Recruitment and selection
The correct people with the proper credentials and abilities should be hired by bank authorities to look after its functioning. Qualifications, experience, performance, efficiency, and reputation should all be considered when selecting officials. Staff at all levels should get adequate training.

No undue reliance
There should be no excessive dependence on the bank’s personnel. Explanations should not be taken at face value. Agents, clerical employees, and officers should be shifted from branch to branch on a regular basis to avoid entrenched interests.

Basic honesty
No bank official should think of accepting presents and bribes from the borrowers with the belief that everything is safe and nothing would go wrong. A borrower’s financial situation and dealings should be closely monitored if he or she invites bank officials to drinks and dinners too frequently or sends them gifts.

Private lives of staff
Staff members’ personal life should be scrutinized, no matter how tough that may be. A staff member who is a frequent borrower or lives beyond their means may be the one to let the bank down in the end.

Supervision and audit
The authorized officer should check the books and records on a regular basis. Without warning, the godowns should be examined. A bank branch audit is also required.

Routine 
The bank’s system, routines, and processes must all be followed meticulously. The instructions manual and circulars are the results of the head office’s extensive expertise with persons and problems over a lengthy period of time.

Vigilance
The term vigilance refers to a state of alertness or watchfulness. This is a mental condition that affects both rank and file personnel. The management job of vigilance is essential. Preventive vigilance should ensure the following:

The firm is planned and run in accordance with the corporate goal, using correct systems and processes.
Transactions are allowed and assessed correctly.
Assets are protected and obligations are managed, reducing the risk of losses due to anomalies or fraud.
Accountability and recordkeeping ensure that information is thorough, accurate, and timely.
Finally, bank officers cannot afford to be sluggish, complacent, or careless in the performance of their jobs.
Unscrupulous parties
Accepting new clients, particularly debtors, should be done with caution by the bank. Customers who have been observed engaging in questionable practices or who have been accused of fraud should be avoided. It is in the bank’s best interests to adopt the adage “once bitten, twice shy.”

Danger signals
Pay special attention to accounts where the debt total is frequently close to the sanctioned limit or the withdrawal limit. When borrowers’ checks begin to bounce for reasons such as “exceeds arrangement” or “effect not cleared present again,” or when the account’s turnover is low and securities are charged, bank staff must be on the lookout.

Conclusion 
Banks are the engines that propel the financial sector’s activities and an economy’s growth. With India’s burgeoning banking industry, bank fraud is on the rise, and fraudsters are getting more clever and cunning.
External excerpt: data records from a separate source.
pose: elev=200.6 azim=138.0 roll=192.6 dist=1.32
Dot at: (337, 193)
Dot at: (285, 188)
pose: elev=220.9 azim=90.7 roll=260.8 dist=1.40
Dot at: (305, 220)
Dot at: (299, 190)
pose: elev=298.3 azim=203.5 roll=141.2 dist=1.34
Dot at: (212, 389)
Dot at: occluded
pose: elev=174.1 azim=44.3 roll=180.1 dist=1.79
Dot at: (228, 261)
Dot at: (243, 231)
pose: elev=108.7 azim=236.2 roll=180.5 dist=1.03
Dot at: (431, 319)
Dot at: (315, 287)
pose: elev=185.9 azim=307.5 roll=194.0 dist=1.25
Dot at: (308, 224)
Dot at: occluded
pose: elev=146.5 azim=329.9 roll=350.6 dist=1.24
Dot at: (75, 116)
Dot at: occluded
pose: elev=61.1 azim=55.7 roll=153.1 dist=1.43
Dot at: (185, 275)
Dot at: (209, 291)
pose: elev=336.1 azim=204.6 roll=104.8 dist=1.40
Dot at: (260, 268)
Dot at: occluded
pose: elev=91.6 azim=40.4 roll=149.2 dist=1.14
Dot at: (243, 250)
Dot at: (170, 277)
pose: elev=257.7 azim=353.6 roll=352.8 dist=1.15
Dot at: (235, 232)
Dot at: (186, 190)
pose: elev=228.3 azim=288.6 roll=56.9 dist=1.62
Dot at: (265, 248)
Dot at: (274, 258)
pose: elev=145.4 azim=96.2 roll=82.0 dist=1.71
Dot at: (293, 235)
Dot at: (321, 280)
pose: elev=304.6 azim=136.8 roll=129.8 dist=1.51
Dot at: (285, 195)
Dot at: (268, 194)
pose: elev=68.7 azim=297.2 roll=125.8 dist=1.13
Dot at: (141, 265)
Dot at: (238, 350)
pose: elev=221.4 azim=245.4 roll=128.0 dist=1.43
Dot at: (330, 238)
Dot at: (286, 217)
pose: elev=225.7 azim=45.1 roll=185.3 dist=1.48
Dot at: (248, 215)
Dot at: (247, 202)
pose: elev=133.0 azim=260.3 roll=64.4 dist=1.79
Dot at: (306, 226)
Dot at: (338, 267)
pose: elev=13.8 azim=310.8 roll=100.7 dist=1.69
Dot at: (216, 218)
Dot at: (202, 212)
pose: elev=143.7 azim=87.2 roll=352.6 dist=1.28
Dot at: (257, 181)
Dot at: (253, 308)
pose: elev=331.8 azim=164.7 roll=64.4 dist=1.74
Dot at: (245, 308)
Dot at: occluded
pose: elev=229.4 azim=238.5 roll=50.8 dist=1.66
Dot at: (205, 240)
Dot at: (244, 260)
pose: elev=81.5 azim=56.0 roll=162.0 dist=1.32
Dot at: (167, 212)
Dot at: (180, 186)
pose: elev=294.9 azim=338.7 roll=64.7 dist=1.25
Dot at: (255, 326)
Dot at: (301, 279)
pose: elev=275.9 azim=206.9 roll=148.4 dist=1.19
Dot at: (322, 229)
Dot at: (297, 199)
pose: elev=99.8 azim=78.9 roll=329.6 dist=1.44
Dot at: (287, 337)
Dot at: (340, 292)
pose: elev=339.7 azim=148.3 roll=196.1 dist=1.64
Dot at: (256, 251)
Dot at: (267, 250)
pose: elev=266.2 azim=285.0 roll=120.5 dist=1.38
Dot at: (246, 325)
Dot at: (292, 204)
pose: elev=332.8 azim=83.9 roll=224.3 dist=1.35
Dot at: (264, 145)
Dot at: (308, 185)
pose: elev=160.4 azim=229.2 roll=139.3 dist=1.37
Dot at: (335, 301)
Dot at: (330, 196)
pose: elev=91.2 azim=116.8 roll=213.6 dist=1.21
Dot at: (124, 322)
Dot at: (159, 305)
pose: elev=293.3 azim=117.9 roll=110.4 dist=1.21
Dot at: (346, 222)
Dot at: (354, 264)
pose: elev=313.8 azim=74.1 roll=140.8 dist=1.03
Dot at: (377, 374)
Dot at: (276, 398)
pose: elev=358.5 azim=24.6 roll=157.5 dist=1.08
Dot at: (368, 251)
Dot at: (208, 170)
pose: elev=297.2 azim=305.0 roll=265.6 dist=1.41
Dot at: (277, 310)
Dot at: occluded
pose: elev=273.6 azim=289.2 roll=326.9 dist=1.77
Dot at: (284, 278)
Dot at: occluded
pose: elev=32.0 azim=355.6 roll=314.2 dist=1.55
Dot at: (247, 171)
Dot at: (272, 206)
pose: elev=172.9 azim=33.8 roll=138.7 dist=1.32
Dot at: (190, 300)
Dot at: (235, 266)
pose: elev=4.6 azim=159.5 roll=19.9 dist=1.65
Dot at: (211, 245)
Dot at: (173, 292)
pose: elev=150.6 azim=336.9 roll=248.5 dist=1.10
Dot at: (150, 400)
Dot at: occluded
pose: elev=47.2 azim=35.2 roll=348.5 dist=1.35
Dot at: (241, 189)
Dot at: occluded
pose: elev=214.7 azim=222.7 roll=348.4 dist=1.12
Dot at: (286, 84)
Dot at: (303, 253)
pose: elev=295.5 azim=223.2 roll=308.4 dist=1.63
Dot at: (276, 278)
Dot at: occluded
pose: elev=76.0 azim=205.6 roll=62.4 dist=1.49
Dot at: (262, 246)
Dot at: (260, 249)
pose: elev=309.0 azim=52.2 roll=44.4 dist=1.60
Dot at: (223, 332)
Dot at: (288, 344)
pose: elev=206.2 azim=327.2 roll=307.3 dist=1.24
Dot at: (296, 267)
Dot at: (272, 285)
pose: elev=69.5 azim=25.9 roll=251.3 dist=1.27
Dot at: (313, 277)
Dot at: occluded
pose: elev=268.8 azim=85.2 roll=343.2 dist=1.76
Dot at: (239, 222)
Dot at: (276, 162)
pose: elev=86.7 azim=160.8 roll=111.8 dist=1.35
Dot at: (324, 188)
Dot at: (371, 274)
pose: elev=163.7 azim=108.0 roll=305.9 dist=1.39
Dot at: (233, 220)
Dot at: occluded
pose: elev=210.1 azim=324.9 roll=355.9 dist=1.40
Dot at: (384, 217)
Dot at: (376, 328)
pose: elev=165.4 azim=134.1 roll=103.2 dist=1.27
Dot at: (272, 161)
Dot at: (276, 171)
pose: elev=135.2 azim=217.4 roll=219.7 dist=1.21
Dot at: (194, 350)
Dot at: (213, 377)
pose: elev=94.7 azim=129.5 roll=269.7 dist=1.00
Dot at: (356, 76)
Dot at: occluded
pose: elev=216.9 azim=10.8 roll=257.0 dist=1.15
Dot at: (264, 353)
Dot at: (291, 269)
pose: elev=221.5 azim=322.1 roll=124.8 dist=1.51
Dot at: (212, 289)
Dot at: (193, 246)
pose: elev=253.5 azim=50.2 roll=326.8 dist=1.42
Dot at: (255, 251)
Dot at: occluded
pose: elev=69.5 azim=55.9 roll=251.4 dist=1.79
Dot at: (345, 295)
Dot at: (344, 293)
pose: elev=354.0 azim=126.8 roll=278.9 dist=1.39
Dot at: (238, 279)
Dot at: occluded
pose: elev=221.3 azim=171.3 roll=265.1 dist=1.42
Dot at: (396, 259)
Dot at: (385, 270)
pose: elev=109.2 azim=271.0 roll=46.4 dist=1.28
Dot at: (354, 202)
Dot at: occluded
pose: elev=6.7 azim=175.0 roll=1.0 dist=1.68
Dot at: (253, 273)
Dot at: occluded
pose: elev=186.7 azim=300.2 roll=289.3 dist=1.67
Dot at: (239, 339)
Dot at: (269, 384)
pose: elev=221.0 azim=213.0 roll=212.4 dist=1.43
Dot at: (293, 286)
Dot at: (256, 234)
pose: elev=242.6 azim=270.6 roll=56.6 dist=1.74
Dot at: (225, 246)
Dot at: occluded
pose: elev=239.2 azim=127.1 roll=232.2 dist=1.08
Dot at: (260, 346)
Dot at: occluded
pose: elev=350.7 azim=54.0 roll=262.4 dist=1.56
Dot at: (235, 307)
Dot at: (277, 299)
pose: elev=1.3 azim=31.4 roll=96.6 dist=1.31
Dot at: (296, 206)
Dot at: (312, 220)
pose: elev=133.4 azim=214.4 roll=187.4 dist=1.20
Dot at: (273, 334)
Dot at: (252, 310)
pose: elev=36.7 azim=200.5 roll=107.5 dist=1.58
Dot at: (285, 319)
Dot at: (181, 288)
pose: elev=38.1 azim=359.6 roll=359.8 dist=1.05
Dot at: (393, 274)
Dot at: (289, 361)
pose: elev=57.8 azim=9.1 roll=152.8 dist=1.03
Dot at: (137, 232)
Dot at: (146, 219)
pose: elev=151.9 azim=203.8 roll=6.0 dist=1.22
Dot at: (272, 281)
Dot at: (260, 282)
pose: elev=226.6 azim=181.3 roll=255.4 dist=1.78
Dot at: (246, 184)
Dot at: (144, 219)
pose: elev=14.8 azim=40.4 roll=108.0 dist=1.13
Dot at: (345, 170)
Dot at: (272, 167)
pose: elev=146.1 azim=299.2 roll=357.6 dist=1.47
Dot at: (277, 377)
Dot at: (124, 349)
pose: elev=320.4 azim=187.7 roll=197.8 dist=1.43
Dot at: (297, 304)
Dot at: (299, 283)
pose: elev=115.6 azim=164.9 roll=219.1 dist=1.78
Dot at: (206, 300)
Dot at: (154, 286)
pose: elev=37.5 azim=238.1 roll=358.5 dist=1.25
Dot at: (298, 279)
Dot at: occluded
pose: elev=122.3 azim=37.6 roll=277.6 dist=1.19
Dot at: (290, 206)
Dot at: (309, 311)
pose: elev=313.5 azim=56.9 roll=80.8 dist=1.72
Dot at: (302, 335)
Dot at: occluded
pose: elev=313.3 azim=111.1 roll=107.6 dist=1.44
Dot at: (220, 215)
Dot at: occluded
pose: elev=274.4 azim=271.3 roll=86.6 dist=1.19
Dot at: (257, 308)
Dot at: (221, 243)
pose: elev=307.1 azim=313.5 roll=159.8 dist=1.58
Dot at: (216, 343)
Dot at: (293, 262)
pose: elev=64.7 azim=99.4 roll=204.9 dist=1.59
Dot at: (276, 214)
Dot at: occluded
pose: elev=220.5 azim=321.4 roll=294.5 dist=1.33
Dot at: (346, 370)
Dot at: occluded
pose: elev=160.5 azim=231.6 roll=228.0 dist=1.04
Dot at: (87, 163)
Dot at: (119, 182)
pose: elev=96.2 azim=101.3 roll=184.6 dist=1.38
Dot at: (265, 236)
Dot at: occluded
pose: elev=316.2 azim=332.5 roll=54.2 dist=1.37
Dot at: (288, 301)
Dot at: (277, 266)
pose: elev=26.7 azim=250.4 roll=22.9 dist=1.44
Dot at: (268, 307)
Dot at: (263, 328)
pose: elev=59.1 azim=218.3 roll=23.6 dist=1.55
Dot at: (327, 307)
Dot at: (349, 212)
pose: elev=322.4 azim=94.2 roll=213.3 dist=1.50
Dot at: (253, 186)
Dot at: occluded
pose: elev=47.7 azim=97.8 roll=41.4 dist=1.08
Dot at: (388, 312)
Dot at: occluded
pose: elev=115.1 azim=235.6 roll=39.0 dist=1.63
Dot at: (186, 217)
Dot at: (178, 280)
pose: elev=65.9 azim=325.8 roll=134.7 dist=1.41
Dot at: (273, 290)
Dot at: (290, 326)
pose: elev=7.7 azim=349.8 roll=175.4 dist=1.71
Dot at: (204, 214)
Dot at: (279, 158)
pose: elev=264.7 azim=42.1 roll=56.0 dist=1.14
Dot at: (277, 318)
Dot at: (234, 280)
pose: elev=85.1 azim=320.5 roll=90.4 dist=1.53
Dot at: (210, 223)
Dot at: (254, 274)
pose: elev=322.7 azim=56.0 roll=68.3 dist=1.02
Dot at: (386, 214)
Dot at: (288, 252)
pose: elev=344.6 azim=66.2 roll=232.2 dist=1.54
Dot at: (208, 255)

While it is impossible for banks to operate in a fraud-free environment, proactive measures such as risk assessments of operations and policies can assist them to mitigate the risk of fraud-related losses. As a result, the time has come to address the banks’ security concerns on a priority basis. Poor hiring procedures and a lack of adequate employee training are common issues that banks are encountering, along with overworked employees, weak internal control systems, and low compliance levels among bank managers, offices, and clerks. However, technology may help governments, regulatory bodies, and banks battle the increasingly sophisticated form of fraud by means of proactive forensic data analysis and data mining techniques.